Comparing traditional teriyaki and its low-histamine alternatives
| Feature | Traditional Teriyaki Sauce | Low-Histamine Teriyaki Sauce | 
|---|---|---|
| Primary Ingredients | Soy sauce, mirin, sugar, ginger | Coconut aminos, maple syrup, safe vinegar | 
| Fermentation | Contains multiple fermented ingredients (soy sauce, mirin). | Uses unfermented or low-histamine fermented substitutes. | 
| Histamine Content | Generally high due to fermentation processes. | Significantly lower or minimal, depending on ingredients. | 
| Flavor Profile | Deep, savory, salty, and sweet from fermented products. | Slightly sweeter and milder due to coconut aminos base. | 
| Soy-Free Status | Not soy-free. | Often soy-free, making it suitable for multiple dietary needs. | 
Creating a low-histamine teriyaki sauce at home
One of the best ways to control histamine content is by making your own sauce from scratch.
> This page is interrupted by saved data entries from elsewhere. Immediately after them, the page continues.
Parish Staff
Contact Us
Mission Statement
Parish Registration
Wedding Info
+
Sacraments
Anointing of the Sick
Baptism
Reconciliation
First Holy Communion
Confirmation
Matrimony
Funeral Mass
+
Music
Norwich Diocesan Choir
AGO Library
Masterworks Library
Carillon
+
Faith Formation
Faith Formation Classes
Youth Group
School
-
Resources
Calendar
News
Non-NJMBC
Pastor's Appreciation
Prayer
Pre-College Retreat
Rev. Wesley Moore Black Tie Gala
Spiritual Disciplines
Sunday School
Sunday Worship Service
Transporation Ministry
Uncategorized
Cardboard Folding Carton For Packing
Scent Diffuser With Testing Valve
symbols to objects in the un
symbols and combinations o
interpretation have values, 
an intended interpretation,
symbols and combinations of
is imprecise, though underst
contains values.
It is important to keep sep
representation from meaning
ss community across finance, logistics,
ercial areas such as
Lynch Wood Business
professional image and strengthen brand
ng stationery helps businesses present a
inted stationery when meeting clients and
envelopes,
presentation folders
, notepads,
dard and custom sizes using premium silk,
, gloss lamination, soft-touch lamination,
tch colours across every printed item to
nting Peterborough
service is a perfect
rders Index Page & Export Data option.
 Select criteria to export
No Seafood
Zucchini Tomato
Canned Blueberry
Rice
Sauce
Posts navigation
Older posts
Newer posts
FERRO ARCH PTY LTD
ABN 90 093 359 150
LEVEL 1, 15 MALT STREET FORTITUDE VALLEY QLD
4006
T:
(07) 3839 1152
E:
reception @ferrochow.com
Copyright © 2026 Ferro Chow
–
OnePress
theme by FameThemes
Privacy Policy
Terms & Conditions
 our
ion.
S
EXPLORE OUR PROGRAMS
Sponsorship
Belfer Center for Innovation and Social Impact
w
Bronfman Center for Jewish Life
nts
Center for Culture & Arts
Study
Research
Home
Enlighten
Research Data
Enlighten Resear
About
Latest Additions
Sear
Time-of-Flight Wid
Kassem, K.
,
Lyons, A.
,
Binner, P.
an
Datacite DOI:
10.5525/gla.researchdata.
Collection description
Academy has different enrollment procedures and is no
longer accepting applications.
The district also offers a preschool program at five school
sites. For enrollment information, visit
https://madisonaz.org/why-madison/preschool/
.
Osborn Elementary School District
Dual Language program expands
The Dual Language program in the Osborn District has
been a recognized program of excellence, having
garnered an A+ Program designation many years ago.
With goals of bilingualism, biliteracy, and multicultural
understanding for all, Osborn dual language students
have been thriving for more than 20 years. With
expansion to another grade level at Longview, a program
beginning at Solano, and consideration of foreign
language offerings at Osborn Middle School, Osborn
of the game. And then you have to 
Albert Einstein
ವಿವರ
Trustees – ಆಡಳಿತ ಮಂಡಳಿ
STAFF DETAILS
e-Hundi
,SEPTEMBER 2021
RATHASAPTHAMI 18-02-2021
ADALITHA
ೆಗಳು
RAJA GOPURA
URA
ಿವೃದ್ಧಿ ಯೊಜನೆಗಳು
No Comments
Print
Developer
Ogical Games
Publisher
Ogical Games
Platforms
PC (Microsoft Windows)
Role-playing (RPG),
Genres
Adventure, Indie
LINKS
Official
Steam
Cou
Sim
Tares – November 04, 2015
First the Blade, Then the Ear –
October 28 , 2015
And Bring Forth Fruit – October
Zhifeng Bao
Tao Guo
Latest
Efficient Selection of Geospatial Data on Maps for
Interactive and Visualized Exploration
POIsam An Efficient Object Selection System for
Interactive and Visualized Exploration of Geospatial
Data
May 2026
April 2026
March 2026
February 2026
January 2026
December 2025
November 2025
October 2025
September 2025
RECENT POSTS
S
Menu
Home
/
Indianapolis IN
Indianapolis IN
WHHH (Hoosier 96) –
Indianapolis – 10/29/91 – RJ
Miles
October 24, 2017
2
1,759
This allows you to substitute high-histamine ingredients with safe alternatives. A simple homemade recipe can help you enjoy the distinct flavor of teriyaki without the risk of an inflammatory reaction.
Ingredients for a low-histamine recipe:
- Coconut aminos: A low-histamine substitute for soy sauce made from the fermented sap of the coconut palm. While it is fermented, the histamine levels are generally considered much lower than soy sauce. Note: The Fig app lists some coconut aminos products as likely low histamine, but individual tolerance varies.
- Maple syrup or honey: These are suitable sweeteners to replace the high-histamine mirin or brown sugar, and both are generally well-tolerated on low-histamine diets.
- Fresh ginger and garlic: Fresh ginger has been shown to have natural antihistamine properties and is a safe flavoring agent, as is fresh garlic.
- Low-histamine vinegar: Distilled white vinegar is generally considered low-histamine, though it should be used sparingly. Apple cider vinegar is a controversial option, so use caution.
- Thickener: Cornstarch or arrowroot powder can be used to thicken the sauce to your desired consistency.
Instructions:
- In a small saucepan, combine coconut aminos, maple syrup or honey, water, minced fresh ginger, and garlic.
- Bring the mixture to a low simmer over medium heat.
- In a separate small bowl, create a slurry by whisking cornstarch or arrowroot with a little cold water.
- Pour the slurry into the simmering sauce and whisk continuously until it thickens to your desired consistency.
- Remove from heat and let it cool slightly. Store in an airtight container in the refrigerator for up to a week.
Other considerations for histamine intolerance
Even when using low-histamine alternatives, it is essential to consider that everyone's tolerance to histamine is different. Factors like the freshness of ingredients, individual sensitivities, and how a food is stored can all impact histamine levels. Always monitor your personal reaction to new foods and ingredients. Consulting with a healthcare professional or registered dietitian specializing in histamine intolerance can provide tailored advice and support. For more information on histamine intolerance and a detailed food list, you can refer to sources like the Swiss Interest Group Histamine Intolerance (SIGHI).
Conclusion
In summary, traditional teriyaki sauce is not low in histamine due to its reliance on fermented ingredients like soy sauce and mirin. These components contribute significantly to the sauce's histamine content, making it a potential trigger for individuals with histamine intolerance. However, a satisfying and flavorful teriyaki-style sauce can be made at home using low-histamine substitutes such as coconut aminos, fresh ginger, and maple syrup. By using fresh ingredients and monitoring your body's response, you can safely enjoy this delicious flavor profile without the inflammatory effects associated with high-histamine foods.